Der Giftmord: So alt wie die Menschheit
Sadistisch, grausam, kaltblütig – mit diesen Worten beschrieb eine Richterin am Landgericht Köln den Mann, der drei Frauen vergiftet haben soll. Ein Krankenpfleger, 42 Jahre alt. Zuerst tötete der Kölner laut Anklage seine damalige Ehefrau. Später die Großmutter seiner Lebensgefährtin. Dem Gericht zufolge verabreichte er den Frauen Thallium. Ein hochgiftiges Schwermetall, das früher als Rattengift eingesetzt wurde. Zuletzt soll er auch seiner Lebensgefährtin das Gift verabreicht haben. Zu diesem Zeitpunkt war sie schwanger. Die Frau konnte gerettet werden, das gemeinsame Kind starb.
Das mögliche Motiv des 42-Jährigen? Eine Frage, die auch nach dem Prozess ungeklärt bleibt. Bis zuletzt stritt der Kölner alles ab. Im Juli 2023 verurteilte ihn das Landgericht zu einer lebenslangen Freiheitsstrafe mit anschließender Sicherheitsverwahrung. Gegen das Urteil hat der Mann einen Antrag auf Revision gestellt. Bis der Bundesgerichtshof darüber entschieden hat, ist das Urteil noch nicht rechtskräftig.

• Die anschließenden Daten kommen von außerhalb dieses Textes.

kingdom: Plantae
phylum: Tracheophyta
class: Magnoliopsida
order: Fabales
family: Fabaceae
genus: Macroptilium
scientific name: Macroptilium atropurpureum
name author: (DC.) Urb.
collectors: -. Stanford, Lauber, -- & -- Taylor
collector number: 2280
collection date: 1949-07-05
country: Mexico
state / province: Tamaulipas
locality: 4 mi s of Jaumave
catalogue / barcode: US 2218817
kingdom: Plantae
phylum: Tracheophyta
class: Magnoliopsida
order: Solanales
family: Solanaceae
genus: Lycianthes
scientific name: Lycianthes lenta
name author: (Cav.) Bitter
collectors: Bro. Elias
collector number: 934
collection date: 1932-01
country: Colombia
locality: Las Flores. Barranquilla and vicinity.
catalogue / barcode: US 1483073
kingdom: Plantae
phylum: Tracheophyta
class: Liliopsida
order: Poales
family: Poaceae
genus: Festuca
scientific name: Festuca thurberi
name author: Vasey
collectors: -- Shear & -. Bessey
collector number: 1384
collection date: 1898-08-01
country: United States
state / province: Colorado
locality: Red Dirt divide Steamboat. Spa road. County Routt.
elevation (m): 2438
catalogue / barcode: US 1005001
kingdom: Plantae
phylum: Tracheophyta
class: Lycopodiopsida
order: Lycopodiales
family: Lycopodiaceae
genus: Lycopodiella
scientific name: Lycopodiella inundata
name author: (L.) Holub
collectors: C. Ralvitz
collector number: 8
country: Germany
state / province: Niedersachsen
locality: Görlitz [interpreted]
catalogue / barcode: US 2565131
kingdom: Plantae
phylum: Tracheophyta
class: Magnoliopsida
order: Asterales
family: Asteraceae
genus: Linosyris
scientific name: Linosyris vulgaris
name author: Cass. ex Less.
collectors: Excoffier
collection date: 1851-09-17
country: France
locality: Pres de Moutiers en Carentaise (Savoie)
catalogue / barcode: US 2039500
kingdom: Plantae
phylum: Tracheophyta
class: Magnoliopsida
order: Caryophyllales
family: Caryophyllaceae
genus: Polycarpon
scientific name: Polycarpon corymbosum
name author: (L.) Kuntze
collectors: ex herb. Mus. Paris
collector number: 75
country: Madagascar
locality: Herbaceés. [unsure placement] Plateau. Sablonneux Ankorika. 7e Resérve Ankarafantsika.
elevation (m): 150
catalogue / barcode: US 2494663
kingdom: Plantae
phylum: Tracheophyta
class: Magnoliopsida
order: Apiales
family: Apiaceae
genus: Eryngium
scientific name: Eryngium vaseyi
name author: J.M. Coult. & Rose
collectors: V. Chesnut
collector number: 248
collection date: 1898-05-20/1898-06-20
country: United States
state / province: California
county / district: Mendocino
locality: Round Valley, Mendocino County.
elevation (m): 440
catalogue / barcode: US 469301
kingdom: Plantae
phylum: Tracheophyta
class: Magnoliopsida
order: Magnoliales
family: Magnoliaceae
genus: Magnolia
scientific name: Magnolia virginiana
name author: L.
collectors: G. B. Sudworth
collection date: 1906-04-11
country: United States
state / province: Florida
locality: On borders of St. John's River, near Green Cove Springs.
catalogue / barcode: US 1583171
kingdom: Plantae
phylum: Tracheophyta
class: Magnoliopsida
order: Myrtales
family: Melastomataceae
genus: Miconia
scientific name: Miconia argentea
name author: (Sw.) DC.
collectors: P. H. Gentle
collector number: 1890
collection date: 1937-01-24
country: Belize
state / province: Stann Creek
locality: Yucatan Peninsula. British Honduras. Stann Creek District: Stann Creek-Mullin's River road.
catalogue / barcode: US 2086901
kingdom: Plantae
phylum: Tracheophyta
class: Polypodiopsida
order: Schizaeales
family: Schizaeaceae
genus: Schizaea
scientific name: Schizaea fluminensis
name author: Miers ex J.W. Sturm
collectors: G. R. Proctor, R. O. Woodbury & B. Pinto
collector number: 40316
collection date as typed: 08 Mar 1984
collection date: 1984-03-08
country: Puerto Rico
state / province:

Immer wieder gibt es aufsehenerregende und schockierende Giftmorde in NRW. Genaue Zahlen, eine offizielle Statistik, gibt es nicht. Auch nicht bundesweit. Die Zahl der Tötungsdelikte wird statistisch zwar erfasst, es wird aber nicht zwischen Tötungsmethoden differenziert. Fest steht: Giftmorde sind Teil der Menschheitsgeschichte. Ob in der Antike, der Renaissance oder im 21. Jahrhundert – jede Zeit hat ihre bekannten Giftmörder und Giftmörderinnen. Und schon immer wurde Gift vor allem in Speisen und Getränken verabreicht und so zur tödlichen Waffe.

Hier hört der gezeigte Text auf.